Best for: Indie developers and product teams who need to ship an AI feature in days, not months; agencies prototyping image, video or voice workflows for clients; ML engineers who want a fast deployment target for custom Cog models without standing up Kubernetes; and Cloudflare Workers users who will benefit from the upcoming edge integration.
Not ideal for: High-volume real-time workloads where 20-second cold starts are unacceptable and a self-hosted GPU fleet is cheaper at scale; regulated enterprises that need on-prem deployment, BAAs, or sovereign-cloud guarantees; or teams who only need a single proprietary model and would do fine with the OpenAI or Anthropic API directly.
Pros:
Cons:
RunPod and Modal give you more control over the underlying GPU but require you to write the serving layer yourself; Together AI and fal.ai are closest to Replicate’s “hosted open model” pitch, with fal often faster on diffusion endpoints and Together stronger on LLMs. Hugging Face Inference Endpoints is the obvious incumbent for hosted open models but is more expensive at the same hardware tier.

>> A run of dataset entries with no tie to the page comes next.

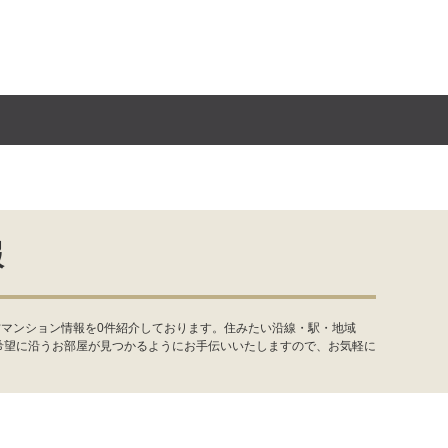
報
古マンション情報を0件紹介しております。住みたい沿線・駅・地域
希望に沿うお部屋が見つかるようにお手伝いいたしますので、お気軽に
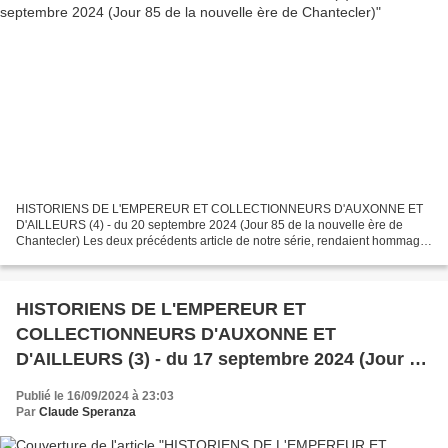
HISTORIENS DE L'EMPEREUR ET COLLECTIONNEURS D'AUXONNE ET
D'AILLEURS (4) - du 20 septembre 2024 (Jour 85 de la nouvelle ère de
Chantecler) Les deux précédents article de notre série, rendaient hommage
à l'un des plus grands historiens-collectionneurs de...
HISTORIENS DE L'EMPEREUR ET
COLLECTIONNEURS D'AUXONNE ET
D'AILLEURS (3) - du 17 septembre 2024 (Jour 82
de la nouvelle ère de Chantecler)
Publié le 16/09/2024 à 23:03
Par
Claude Speranza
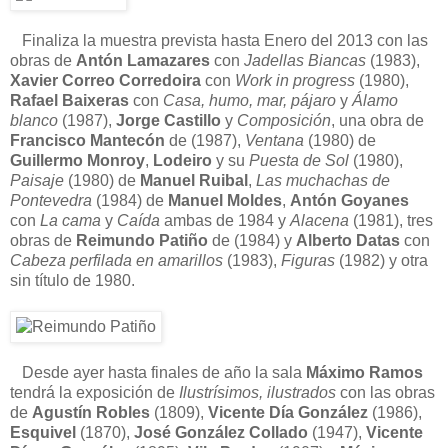
Finaliza la muestra prevista hasta Enero del 2013 con las
obras de
Antón Lamazares
con
Jadellas Biancas
(1983),
Xavier Correo Corredoira
con
Work in progress
(1980),
Rafael Baixeras
con
Casa, humo, mar, pájaro
y
Álamo
blanco
(1987),
Jorge Castillo
y
Composición
, una obra de
Francisco Mantecón
de (1987),
Ventana
(1980) de
Guillermo Monroy
,
Lodeiro
y su
Puesta de Sol
(1980),
Paisaje
(1980) de
Manuel Ruibal
,
Las muchachas de
Pontevedra
(1984) de
Manuel Moldes
,
Antón Goyanes
con
La cama
y
Caída
ambas de 1984 y
Alacena
(1981), tres
obras de
Reimundo Patiño
de (1984) y
Alberto Datas
con
Cabeza perfilada en amarillos
(1983),
Figuras
(1982) y otra
sin título de 1980.
Desde ayer hasta finales de año la sala
Máximo Ramos
tendrá la exposición de
Ilustrísimos, ilustrados
con las obras
de
Agustín Robles
(1809),
Vicente Día González
(1986),
Esquivel
(1870),
José González Collado
(1947),
Vicente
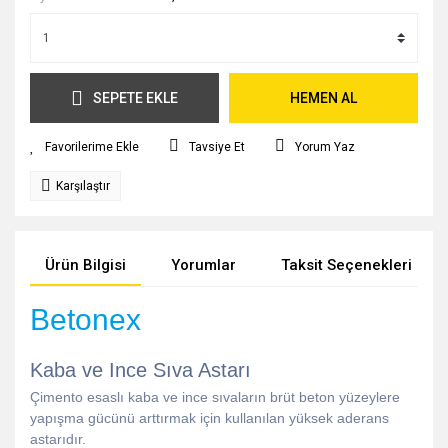
SEPETE EKLE
HEMEN AL
Tavsiye Et
Yorum Yaz
Karşılaştır
Ürün Bilgisi
Yorumlar
Taksit Seçenekleri
Betonex
Kaba ve Ince Sıva Astarı
Çimento esaslı kaba ve ince sıvaların brüt beton yüzeylere
yapışma gücünü arttırmak için kullanılan yüksek aderans
astarıdır.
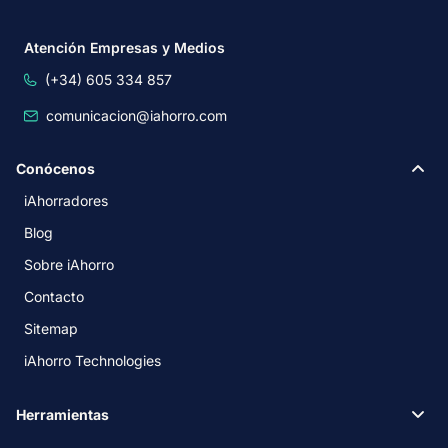
Atención Empresas y Medios
(+34) 605 334 857
comunicacion@iahorro.com
Conócenos
iAhorradores
Blog
Sobre iAhorro
Contacto
Sitemap
iAhorro Technologies
Herramientas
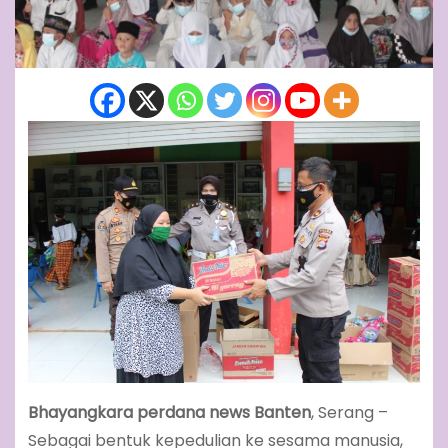
Bhayangkara perdana news Banten
, Serang –
Sebagai bentuk kepedulian ke sesama manusia,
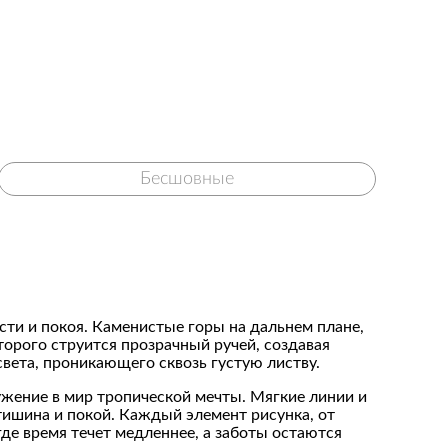
Бесшовные
сти и покоя. Каменистые горы на дальнем плане,
орого струится прозрачный ручей, создавая
вета, проникающего сквозь густую листву.
ужение в мир тропической мечты. Мягкие линии и
тишина и покой. Каждый элемент рисунка, от
де время течет медленнее, а заботы остаются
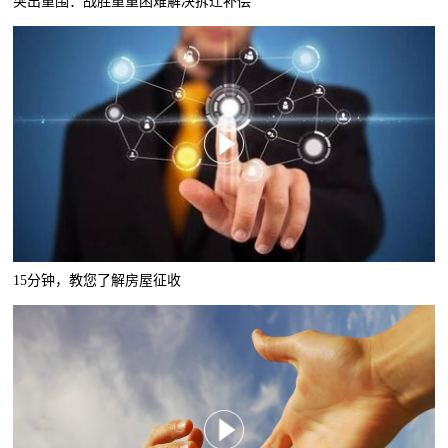
突出重围：战胜重重困难解决拆迁补偿
15分钟，教您了解房屋征收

Yes — for prototyping, agency work, and most production AI features under a few thousand requests per day, Replicate is the most productive option in 2026. The combination of Cog’s open packaging, a vast public model catalog, transparent per-second pricing, and a credible Cloudflare-edge roadmap is hard to beat. We dock points for cold-start latency on rarely-hit public models and the still-thin enterprise controls, which is why this lands at 87/100 rather than the low 90s. If your workload is steady, high-volume, and latency-sensitive, run the math against a dedicated GPU host or self-hosted vLLM — otherwise, start on Replicate.